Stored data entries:
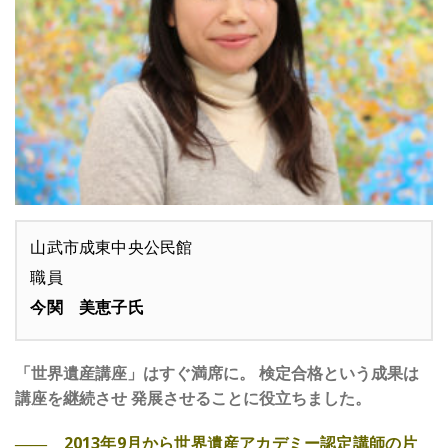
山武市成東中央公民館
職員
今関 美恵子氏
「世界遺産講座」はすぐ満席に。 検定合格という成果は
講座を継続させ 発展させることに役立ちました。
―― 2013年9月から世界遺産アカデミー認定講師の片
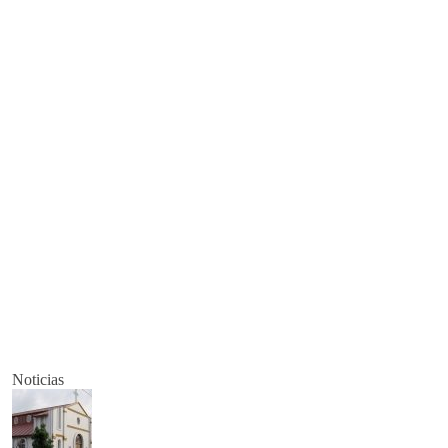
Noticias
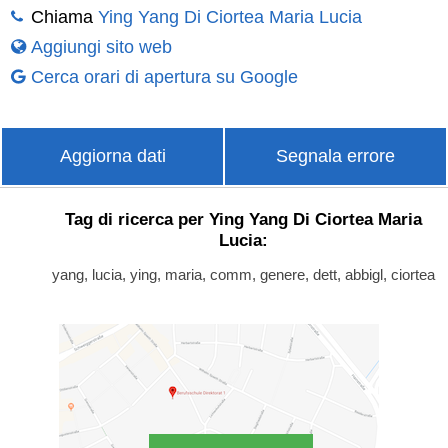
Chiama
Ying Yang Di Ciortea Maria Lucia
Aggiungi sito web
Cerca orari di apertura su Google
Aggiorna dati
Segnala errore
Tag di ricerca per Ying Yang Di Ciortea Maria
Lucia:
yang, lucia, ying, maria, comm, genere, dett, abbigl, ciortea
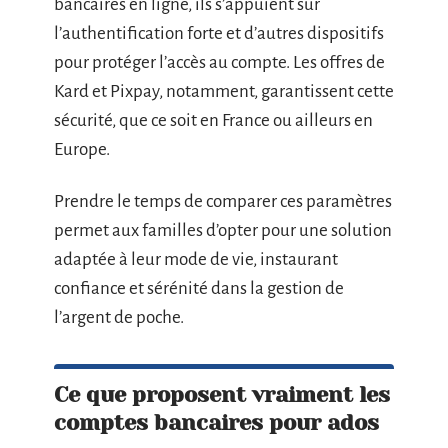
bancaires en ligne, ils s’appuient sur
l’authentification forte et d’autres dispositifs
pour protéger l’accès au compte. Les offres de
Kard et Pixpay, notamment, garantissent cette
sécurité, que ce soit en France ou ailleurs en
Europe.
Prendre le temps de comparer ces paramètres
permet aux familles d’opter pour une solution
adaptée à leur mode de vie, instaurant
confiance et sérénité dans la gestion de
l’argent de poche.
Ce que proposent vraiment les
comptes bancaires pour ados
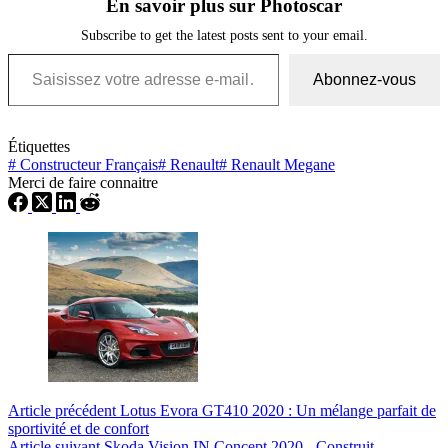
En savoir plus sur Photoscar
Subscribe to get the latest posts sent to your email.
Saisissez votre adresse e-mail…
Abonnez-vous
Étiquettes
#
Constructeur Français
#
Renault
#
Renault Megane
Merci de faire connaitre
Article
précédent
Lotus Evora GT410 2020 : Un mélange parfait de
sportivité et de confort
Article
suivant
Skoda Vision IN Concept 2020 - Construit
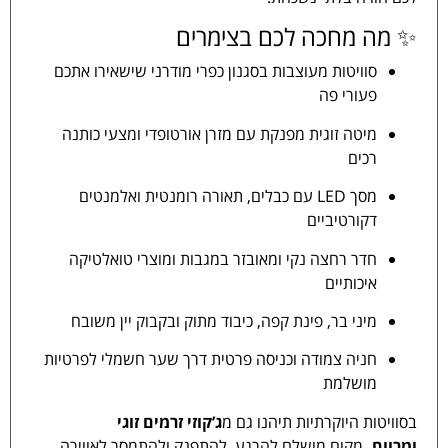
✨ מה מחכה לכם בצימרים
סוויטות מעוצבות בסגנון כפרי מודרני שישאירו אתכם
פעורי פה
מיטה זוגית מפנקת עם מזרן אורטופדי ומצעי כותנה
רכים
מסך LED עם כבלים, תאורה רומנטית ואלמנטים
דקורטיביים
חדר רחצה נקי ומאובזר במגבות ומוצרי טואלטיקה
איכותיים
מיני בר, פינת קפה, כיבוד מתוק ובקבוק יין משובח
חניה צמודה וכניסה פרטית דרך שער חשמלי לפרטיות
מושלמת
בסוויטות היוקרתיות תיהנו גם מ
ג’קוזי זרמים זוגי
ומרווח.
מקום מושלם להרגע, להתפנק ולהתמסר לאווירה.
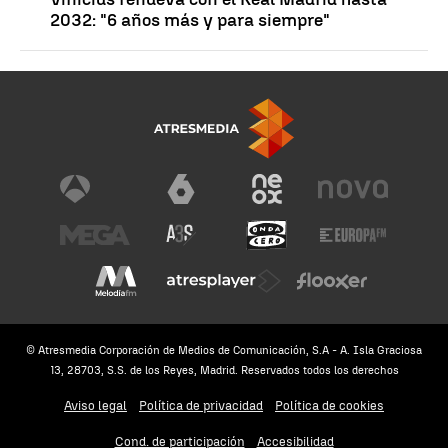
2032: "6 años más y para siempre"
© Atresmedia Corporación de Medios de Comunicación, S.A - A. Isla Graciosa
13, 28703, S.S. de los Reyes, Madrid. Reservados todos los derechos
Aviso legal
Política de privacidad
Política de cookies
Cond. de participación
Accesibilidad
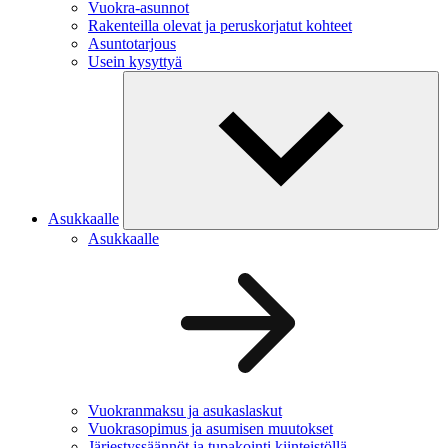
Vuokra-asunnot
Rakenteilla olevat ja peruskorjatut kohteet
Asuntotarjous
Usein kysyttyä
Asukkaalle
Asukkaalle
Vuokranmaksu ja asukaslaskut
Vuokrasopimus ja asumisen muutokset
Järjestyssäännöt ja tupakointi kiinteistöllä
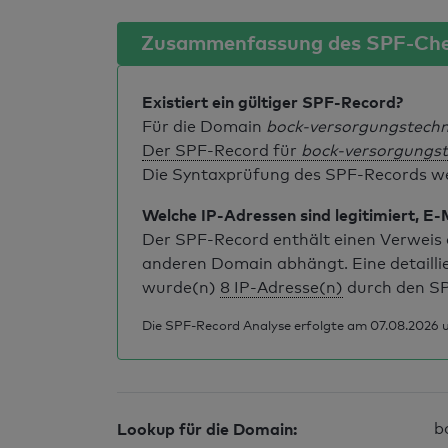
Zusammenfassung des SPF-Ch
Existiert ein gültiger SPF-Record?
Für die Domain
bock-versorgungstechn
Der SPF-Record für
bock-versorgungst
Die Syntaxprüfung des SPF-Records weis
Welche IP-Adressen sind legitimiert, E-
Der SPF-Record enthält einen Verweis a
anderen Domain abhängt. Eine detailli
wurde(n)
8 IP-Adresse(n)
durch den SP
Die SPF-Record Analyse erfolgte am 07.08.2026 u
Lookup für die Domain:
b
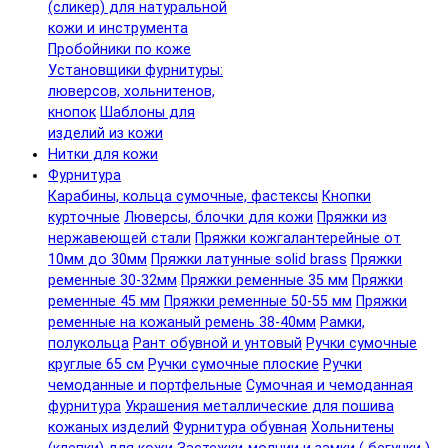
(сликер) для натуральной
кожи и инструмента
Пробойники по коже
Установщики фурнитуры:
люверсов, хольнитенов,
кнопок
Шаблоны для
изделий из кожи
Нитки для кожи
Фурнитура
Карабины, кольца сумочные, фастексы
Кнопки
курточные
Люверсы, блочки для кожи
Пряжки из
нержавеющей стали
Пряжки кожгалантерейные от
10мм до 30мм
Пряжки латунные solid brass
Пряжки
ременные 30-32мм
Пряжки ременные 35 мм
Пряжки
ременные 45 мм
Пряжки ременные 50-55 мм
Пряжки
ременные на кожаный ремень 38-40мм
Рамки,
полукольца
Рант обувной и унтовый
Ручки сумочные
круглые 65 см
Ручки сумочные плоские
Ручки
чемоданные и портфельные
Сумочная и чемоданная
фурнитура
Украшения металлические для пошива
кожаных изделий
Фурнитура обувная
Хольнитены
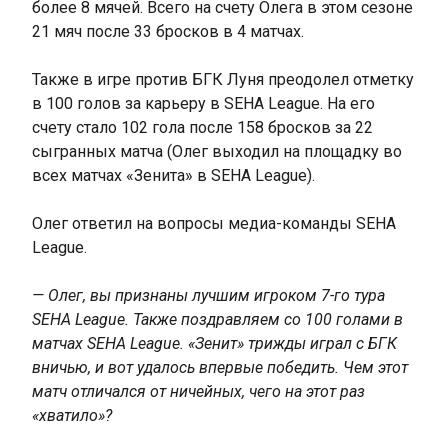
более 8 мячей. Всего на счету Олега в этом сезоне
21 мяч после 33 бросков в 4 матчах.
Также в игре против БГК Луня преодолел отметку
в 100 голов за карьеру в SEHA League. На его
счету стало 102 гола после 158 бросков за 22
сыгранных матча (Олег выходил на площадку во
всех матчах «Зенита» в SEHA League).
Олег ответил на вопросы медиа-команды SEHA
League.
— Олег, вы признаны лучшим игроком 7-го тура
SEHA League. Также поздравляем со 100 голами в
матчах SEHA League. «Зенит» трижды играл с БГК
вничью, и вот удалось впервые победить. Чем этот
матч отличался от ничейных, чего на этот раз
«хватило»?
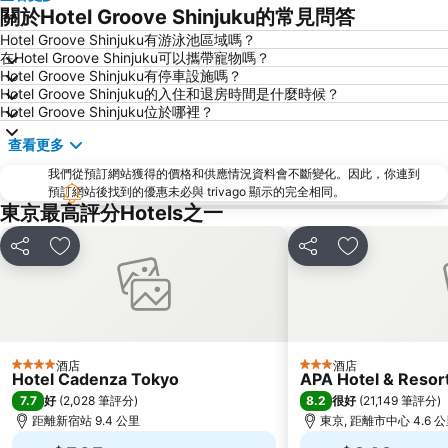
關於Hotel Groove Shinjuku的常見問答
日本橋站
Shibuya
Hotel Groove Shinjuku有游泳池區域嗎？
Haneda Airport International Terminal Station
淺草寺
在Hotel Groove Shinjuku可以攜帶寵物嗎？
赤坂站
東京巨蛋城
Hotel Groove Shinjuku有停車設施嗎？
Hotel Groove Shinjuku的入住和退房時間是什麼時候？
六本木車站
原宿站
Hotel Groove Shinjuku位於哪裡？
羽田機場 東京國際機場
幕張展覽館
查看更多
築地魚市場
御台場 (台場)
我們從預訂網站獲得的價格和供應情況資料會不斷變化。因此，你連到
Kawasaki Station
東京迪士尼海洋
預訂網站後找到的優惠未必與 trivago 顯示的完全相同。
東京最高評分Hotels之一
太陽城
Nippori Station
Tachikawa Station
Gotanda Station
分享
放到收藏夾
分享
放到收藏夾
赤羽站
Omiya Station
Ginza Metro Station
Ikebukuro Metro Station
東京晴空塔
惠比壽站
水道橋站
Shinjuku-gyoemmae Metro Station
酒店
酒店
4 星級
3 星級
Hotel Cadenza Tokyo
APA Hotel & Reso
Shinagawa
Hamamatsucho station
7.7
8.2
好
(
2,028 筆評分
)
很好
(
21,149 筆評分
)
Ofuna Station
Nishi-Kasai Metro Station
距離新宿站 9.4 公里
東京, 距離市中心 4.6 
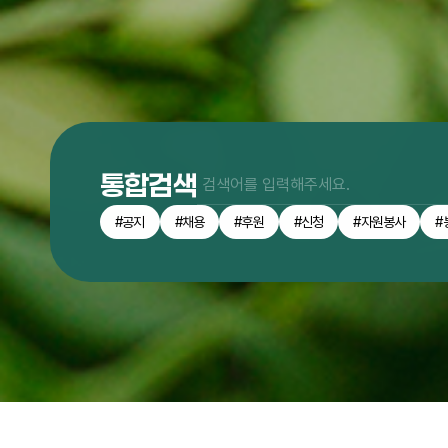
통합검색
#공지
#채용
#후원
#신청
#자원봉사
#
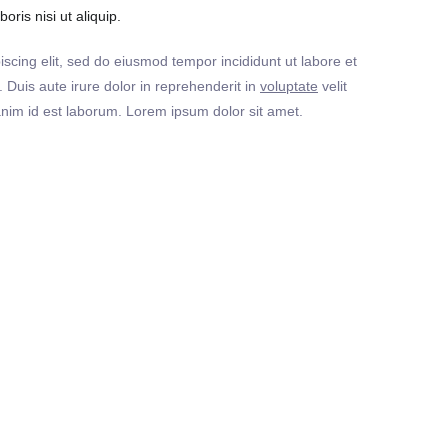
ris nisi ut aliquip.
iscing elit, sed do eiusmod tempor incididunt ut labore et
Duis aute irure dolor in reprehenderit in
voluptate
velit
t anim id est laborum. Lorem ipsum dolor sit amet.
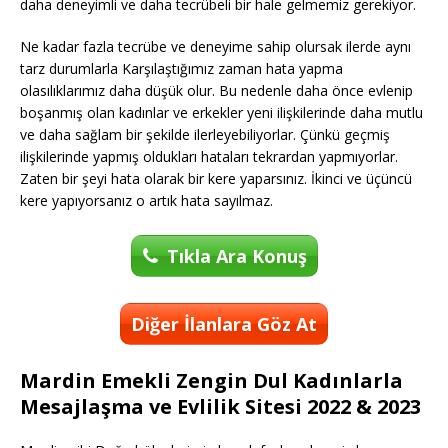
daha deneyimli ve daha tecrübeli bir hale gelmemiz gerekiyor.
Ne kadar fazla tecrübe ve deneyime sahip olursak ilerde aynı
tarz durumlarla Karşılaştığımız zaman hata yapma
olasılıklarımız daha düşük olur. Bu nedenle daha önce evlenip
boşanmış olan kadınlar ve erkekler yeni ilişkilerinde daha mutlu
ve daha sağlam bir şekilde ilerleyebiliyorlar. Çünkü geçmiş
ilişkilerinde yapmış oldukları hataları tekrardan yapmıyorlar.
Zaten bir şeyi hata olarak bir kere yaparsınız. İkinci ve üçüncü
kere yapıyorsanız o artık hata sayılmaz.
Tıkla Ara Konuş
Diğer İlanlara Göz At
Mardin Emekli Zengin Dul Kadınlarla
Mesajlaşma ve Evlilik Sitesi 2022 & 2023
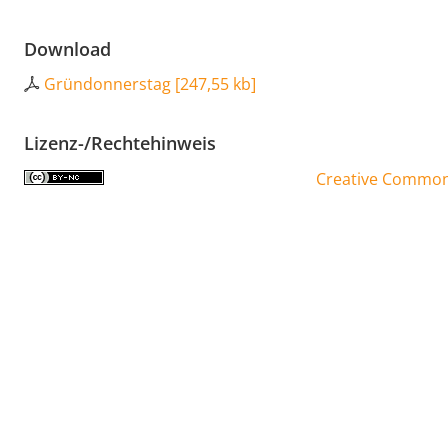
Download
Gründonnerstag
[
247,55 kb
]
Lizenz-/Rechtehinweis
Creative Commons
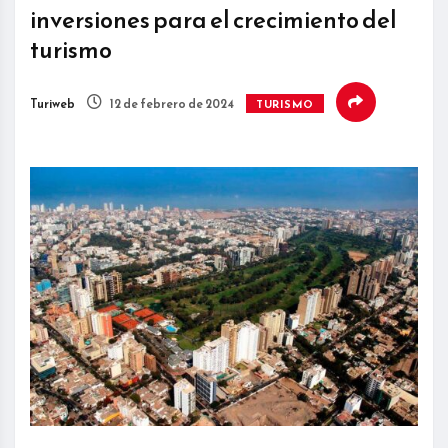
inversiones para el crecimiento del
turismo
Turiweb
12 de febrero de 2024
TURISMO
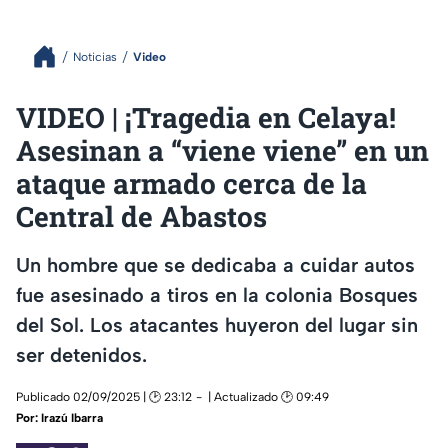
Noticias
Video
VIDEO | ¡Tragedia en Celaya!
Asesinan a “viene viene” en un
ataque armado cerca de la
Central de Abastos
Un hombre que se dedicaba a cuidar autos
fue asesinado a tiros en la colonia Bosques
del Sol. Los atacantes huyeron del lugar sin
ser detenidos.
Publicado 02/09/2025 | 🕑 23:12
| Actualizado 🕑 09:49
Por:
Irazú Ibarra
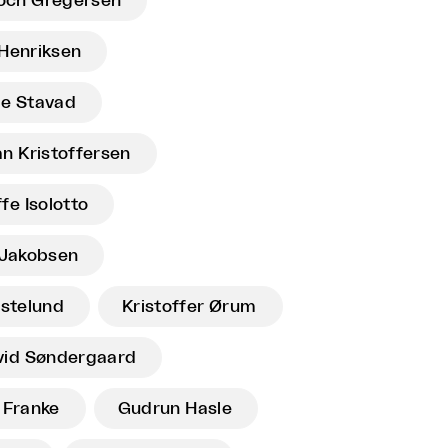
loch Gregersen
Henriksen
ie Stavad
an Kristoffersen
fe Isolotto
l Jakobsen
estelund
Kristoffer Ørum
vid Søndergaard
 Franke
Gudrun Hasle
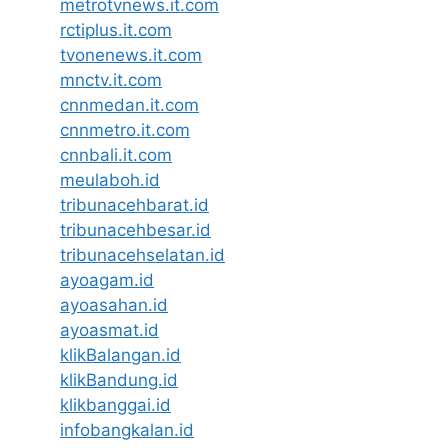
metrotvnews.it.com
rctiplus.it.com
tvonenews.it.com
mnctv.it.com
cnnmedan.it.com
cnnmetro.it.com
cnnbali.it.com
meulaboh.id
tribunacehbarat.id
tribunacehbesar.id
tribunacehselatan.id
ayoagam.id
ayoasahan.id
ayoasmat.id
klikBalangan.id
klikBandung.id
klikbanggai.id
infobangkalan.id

Directions for this task:
Search the records above for "счету" and copy every line that has it.

Answer for the task:
более 8 мячей. Всего на счету Олега в этом сезоне
счету стало 102 гола после 158 бросков за 22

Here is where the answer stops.